In November 2002 I visited Riverside, California. While there, I explored an orange grove that is in the process of being removed in order to make room for new housing developments. The visual impact of the large grove in various stages of decay and removal was striking. When I returned home, I began work on a project addressing the situation.
Due to the fact that the orange groves are not native to Riverside but were in fact introduced to the area in 1873, my first thoughts were about the complexity of altering a previously altered environment. This begs the question: can the grove be considered “nature” even though it was constructed by human hands?
The “nature” that I am looking at in this project is not pristine, wild, or utopian. It is the “nature” that is most accessible to humans in contemporary societies: in parks, zoos, natural history museums, back yards, and agricultural areas. It is isolated, analyzed, filtered, dissected, categorized, classified, idealized, and edited.
Even though this “nature” is highly subjugated, there is still value in the physical experience of being in a space where one is not surrounded by steel, concrete and technology. In these spaces there are also microcosms of flora and fauna that, if viewed at a certain scale or from a certain perspective, are still wild, interesting, and beautiful. This is not to say that the loss of native “wilderness” is acceptable; instead, I attempt to reassess the reality of our current relationship with the “nature” that most of us encounter on a daily basis.

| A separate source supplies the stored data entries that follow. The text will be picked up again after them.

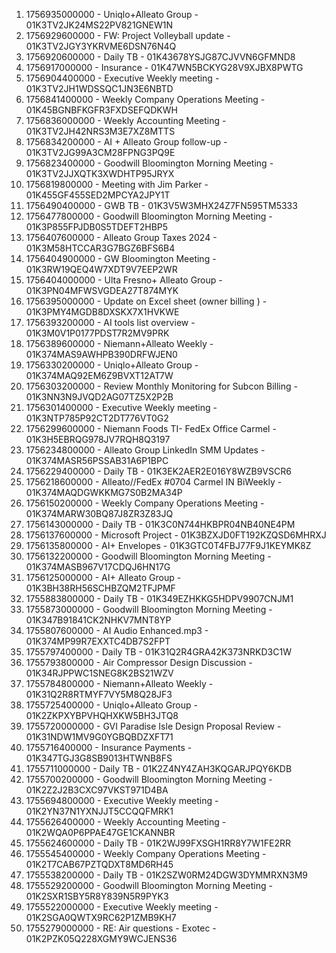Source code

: 1. 1756935000000 - Uniqlo+Alleato Group - 01K3TV2JK24MS22PV821GNEW1N
2. 1756929600000 - FW: Project Volleyball update - 01K3TV2JGY3YKRVME6DSN76N4Q
3. 1756920600000 - Daily TB - 01K43678YSJG87CJVVN6GFMND8
4. 1756917000000 - Insurance - 01K47WN5BCKYG28V9XJBX8PWTG
5. 1756904400000 - Executive Weekly meeting - 01K3TV2JH1WDSSQC1JN3E6NBTD
6. 1756841400000 - Weekly Company Operations Meeting - 01K45BGNBFKGFR3FXDSEFQDKWH
7. 1756836000000 - Weekly Accounting Meeting - 01K3TV2JH42NRS3M3E7XZ8MTTS
8. 1756834200000 - AI + Alleato Group follow-up - 01K3TV2JG99A3CM28FPNG3PQ9E
9. 1756823400000 - Goodwill Bloomington Morning Meeting - 01K3TV2JJXQTK3XWDHTP95JRYX
10. 1756819800000 - Meeting with Jim Parker - 01K455GF455SED2MPCYA2JPY1T
11. 1756490400000 - GWB TB - 01K3V5W3MHX24Z7FN595TM5333
12. 1756477800000 - Goodwill Bloomington Morning Meeting - 01K3P855FPJDB0S5TDEFT2HBP5
13. 1756407600000 - Alleato Group Taxes 2024 - 01K3M58HTCCAR3G7BGZ6BFS6B4
14. 1756404900000 - GW Bloomington Meeting - 01K3RW19QEQ4W7XDT9V7EEP2WR
15. 1756404000000 - Ulta Fresno+ Alleato Group - 01K3PN04MFWSVGDEA27T874MYK
16. 1756395000000 - Update on Excel sheet (owner billing ) - 01K3PMY4MGDB8DXSKX7X1HVKWE
17. 1756393200000 - AI tools list overview - 01K3M0V1P0177PDST7R2MV9PRK
18. 1756389600000 - Niemann+Alleato Weekly - 01K374MAS9AWHPB390DRFWJEN0
19. 1756330200000 - Uniqlo+Alleato Group - 01K374MAQ92EM6Z9BVXT12AT7W
20. 1756303200000 - Review Monthly Monitoring for Subcon Billing - 01K3NN3N9JVQD2AG07TZ5X2P2B
21. 1756301400000 - Executive Weekly meeting - 01K3NTP785P92CT2DT776VT0G2
22. 1756299600000 - Niemann Foods TI- FedEx Office Carmel - 01K3H5EBRQG978JV7RQH8Q3197
23. 1756234800000 - Alleato Group LinkedIn SMM Updates - 01K374MASR56PSSAB31A6P1BPC
24. 1756229400000 - Daily TB - 01K3EK2AER2E016Y8WZB9VSCR6
25. 1756218600000 - Alleato//FedEx #0704 Carmel IN BiWeekly - 01K374MAQDGWKKMG7S0B2MA34P
26. 1756150200000 - Weekly Company Operations Meeting - 01K374MARW30BQ87J8ZR3Z83JQ
27. 1756143000000 - Daily TB - 01K3C0N744HKBPR04NB40NE4PM
28. 1756137600000 - Microsoft Project - 01K3BZXJD0FT192KZQSD6MHRXJ
29. 1756135800000 - AI+ Envelopes - 01K3GTC0T4FBJ77F9J1KEYMK8Z
30. 1756132200000 - Goodwill Bloomington Morning Meeting - 01K374MASB967V17CDQJ6HN17G
31. 1756125000000 - AI+ Alleato Group - 01K3BH38RH56SCHBZQM2TFJPMF
32. 1755883800000 - Daily TB - 01K349EZHKKG5HDPV9907CNJM1
33. 1755873000000 - Goodwill Bloomington Morning Meeting - 01K347B91841CK2NHKV7MNT8YP
34. 1755807600000 - AI Audio Enhanced.mp3 - 01K374MP99R7EXXTC4DB7S2FPT
35. 1755797400000 - Daily TB - 01K31Q2R4GRA42K373NRKD3C1W
36. 1755793800000 - Air Compressor Design Discussion - 01K34RJPPWC1SNEG8K2BS21WZV
37. 1755784800000 - Niemann+Alleato Weekly - 01K31Q2R8RTMYF7VY5M8Q28JF3
38. 1755725400000 - Uniqlo+Alleato Group - 01K2ZKPXYBPVHQHXKW5BH3JTQ8
39. 1755720000000 - GVI Paradise Isle Design Proposal Review - 01K31NDW1MV9G0YGBQBDZXFT71
40. 1755716400000 - Insurance Payments - 01K347TGJ3G8SB9013HTWNB8FS
41. 1755711000000 - Daily TB - 01K2Z4NY4ZAH3KQGARJPQY6KDB
42. 1755700200000 - Goodwill Bloomington Morning Meeting - 01K2Z2J2B3CXC97VKST971D4BA
43. 1755694800000 - Executive Weekly meeting - 01K2YN37N1YXNJJT5CCQQFMRK1
44. 1755626400000 - Weekly Accounting Meeting - 01K2WQA0P6PPAE47GE1CKANNBR
45. 1755624600000 - Daily TB - 01K2WJ99FXSGH1RR8Y7W1FE2RR
46. 1755545400000 - Weekly Company Operations Meeting - 01K2T7CAB67PZTQDXT8MD6RH45
47. 1755538200000 - Daily TB - 01K2SZW0RM24DGW3DYMMRXN3M9
48. 1755529200000 - Goodwill Bloomington Morning Meeting - 01K2SXR1SBY5R8Y839N5R9PYK3
49. 1755522000000 - Executive Weekly meeting - 01K2SGA0QWTX9RC62P1ZMB9KH7
50. 1755279000000 - RE: Air questions - Exotec - 01K2PZK05Q228XGMY9WCJENS36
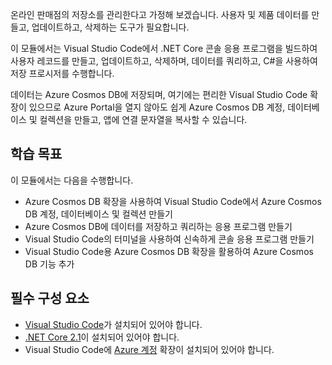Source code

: 온라인 판매점의 저장소를 관리한다고 가정해 보겠습니다. 사용자 및 제품 데이터를 만들고, 업데이트하고, 삭제하는 도구가 필요합니다.

이 모듈에서는 Visual Studio Code에서 .NET Core 콘솔 응용 프로그램을 빌드하여 사용자 레코드를 만들고, 업데이트하고, 삭제하며, 데이터를 쿼리하고, C#을 사용하여 저장 프로시저를 수행합니다.

데이터는 Azure Cosmos DB에 저장되며, 여기에는 편리한 Visual Studio Code 확장이 있으므로 Azure Portal을 열지 않아도 쉽게 Azure Cosmos DB 계정, 데이터베이스 및 컬렉션을 만들고, 앱에 연결 문자열을 복사할 수 있습니다.

## <a name="learning-objectives"></a>학습 목표

이 모듈에서는 다음을 수행합니다.  

- Azure Cosmos DB 확장을 사용하여 Visual Studio Code에서 Azure Cosmos DB 계정, 데이터베이스 및 컬렉션 만들기
- Azure Cosmos DB에 데이터를 저장하고 쿼리하는 응용 프로그램 만들기
- Visual Studio Code의 터미널을 사용하여 신속하게 콘솔 응용 프로그램 만들기
- Visual Studio Code용 Azure Cosmos DB 확장을 활용하여 Azure Cosmos DB 기능 추가

## <a name="prerequisites"></a>필수 구성 요소

- [Visual Studio Code](https://code.visualstudio.com/)가 설치되어 있어야 합니다.
- [.NET Core 2.1](https://www.microsoft.com/net/download)이 설치되어 있어야 합니다.
- Visual Studio Code에 [Azure 계정](https://marketplace.visualstudio.com/items?itemName=ms-vscode.azure-account) 확장이 설치되어 있어야 합니다.
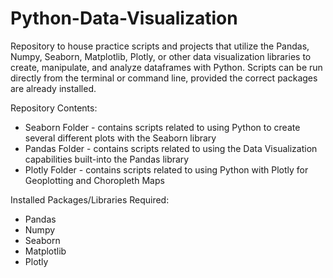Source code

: # Python-Data-Visualization
Repository to house practice scripts and projects that utilize the Pandas, Numpy, Seaborn, Matplotlib, Plotly, or other data visualization libraries to create, manipulate, and analyze dataframes with Python. Scripts can be run directly from the terminal or command line, provided the correct packages are already installed.

Repository Contents:
- Seaborn Folder - contains scripts related to using Python to create several different plots with the Seaborn library
- Pandas Folder - contains scripts related to using the Data Visualization capabilities built-into the Pandas library
- Plotly Folder - contains scripts related to using Python with Plotly for Geoplotting and Choropleth Maps

Installed Packages/Libraries Required:
- Pandas
- Numpy
- Seaborn
- Matplotlib
- Plotly
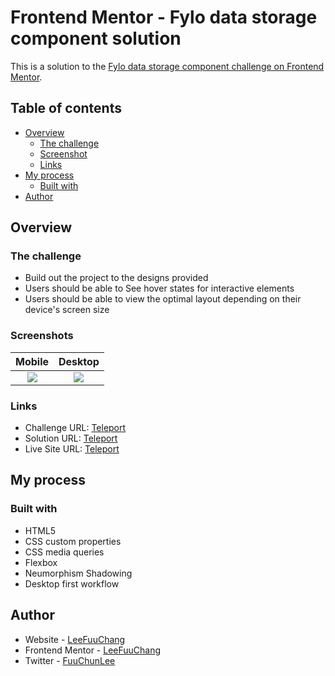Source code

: # Frontend Mentor - Fylo data storage component solution

This is a solution to the [Fylo data storage component challenge on Frontend Mentor](https://www.frontendmentor.io/challenges/fylo-data-storage-component-1dZPRbV5n).

## Table of contents
- [Overview](#Overview)
  - [The challenge](#The-challenge)
  - [Screenshot](#Screenshots)
  - [Links](#Links)
- [My process](#My-process)
  - [Built with](#Built-with)
- [Author](#Author)

## Overview
### The challenge
- Build out the project to the designs provided
- Users should be able to See hover states for interactive elements
- Users should be able to view the optimal layout depending on their device's screen size
### Screenshots
| Mobile | Desktop |
| :-: | :-: |
|![](https://i.imgur.com/WYJSgx7.jpg)|![](https://i.imgur.com/dsj0FU1.jpg)|
### Links
- Challenge URL: [Teleport](https://www.frontendmentor.io/challenges/fylo-data-storage-component-1dZPRbV5n)
- Solution URL: [Teleport](https://github.com/LeeFuuChang/Fylo-data-storage-component)
- Live Site URL: [Teleport](https://leefuuchang.github.io/Fylo-data-storage-component/)

## My process
### Built with
- HTML5
- CSS custom properties
- CSS media queries
- Flexbox
- Neumorphism Shadowing
- Desktop first workflow

## Author
- Website - [LeeFuuChang](https://www.leefuuchang.in)
- Frontend Mentor - [LeeFuuChang](https://www.frontendmentor.io/profile/LeeFuuChang)
- Twitter - [FuuChunLee](https://twitter.com/FuuChunLee)
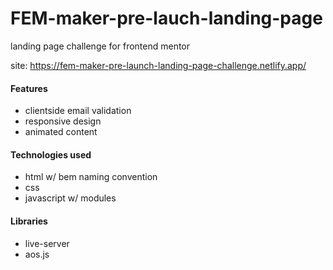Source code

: # FEM-maker-pre-lauch-landing-page
landing page challenge for frontend mentor

site: https://fem-maker-pre-launch-landing-page-challenge.netlify.app/

#### Features
- clientside email validation
- responsive design
- animated content

#### Technologies used
- html w/ bem naming convention
- css
- javascript w/ modules

#### Libraries
- live-server
- aos.js
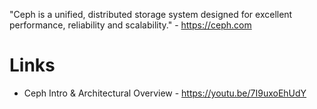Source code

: "Ceph is a unified, distributed storage system designed for excellent performance, reliability and scalability." - <https://ceph.com>

# Links

- Ceph Intro & Architectural Overview - <https://youtu.be/7I9uxoEhUdY>

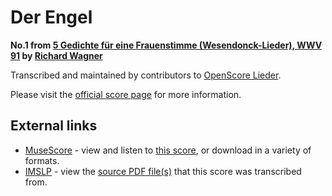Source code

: 
# Der Engel

__No.1 from [5 Gedichte für eine Frauenstimme (Wesendonck-Lieder), WWV 91](..) by [Richard Wagner](../..)__

Transcribed and maintained by contributors to [OpenScore Lieder].

Please visit the [official score page] for more information.

[official score page]: https://musescore.com/openscore-lieder-corpus/scores/5026068
[OpenScore Lieder]: https://musescore.com/openscore-lieder-corpus

## External links

- [MuseScore] - view and listen to [this score][MuseScore], or download in a variety of formats.
- [IMSLP] - view the [source PDF file(s)][IMSLP] that this score was transcribed from.

[MuseScore]: https://musescore.com/score/5026068
[IMSLP]: https://imslp.org/wiki/Special:ReverseLookup/44645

When the orange groves were initially planted in Riverside, there must have been massive destruction of the native environment—native flora removed, native fauna displaced. While walking in the groves, however, I noticed an abundance of animals and plants that had over the years apparently found a way to exist in this artificial environment. Parts of this grove eco-system have developed relying on human management, and other parts have simply learned how to live in an alien landscape. This tenuous balance will now be undone by the removal of the groves and their replacement with housing developments.
Several local residents that I spoke with voiced disapproval of the destruction of the groves and the coming development. Some of them told me that they consider the grove a park-like area where they can go for walks with children and pets and experience a feeling of connectedness with plants and animals. This altered landscape will be lost to paved suburban sprawl, pushing the fractured remains of the native species into smaller and smaller areas.
In fact, one of the first points that I discovered in my research was that Riverside has the highest rate of sprawl in the entire country (based on a study by Reid Ewing of Rutgers University, Rolf Pendall of Cornell University, and Don Chen of Smart Growth America). The experience and ethics of sprawl must not be glibly accepted or dismissed, but documented and questioned.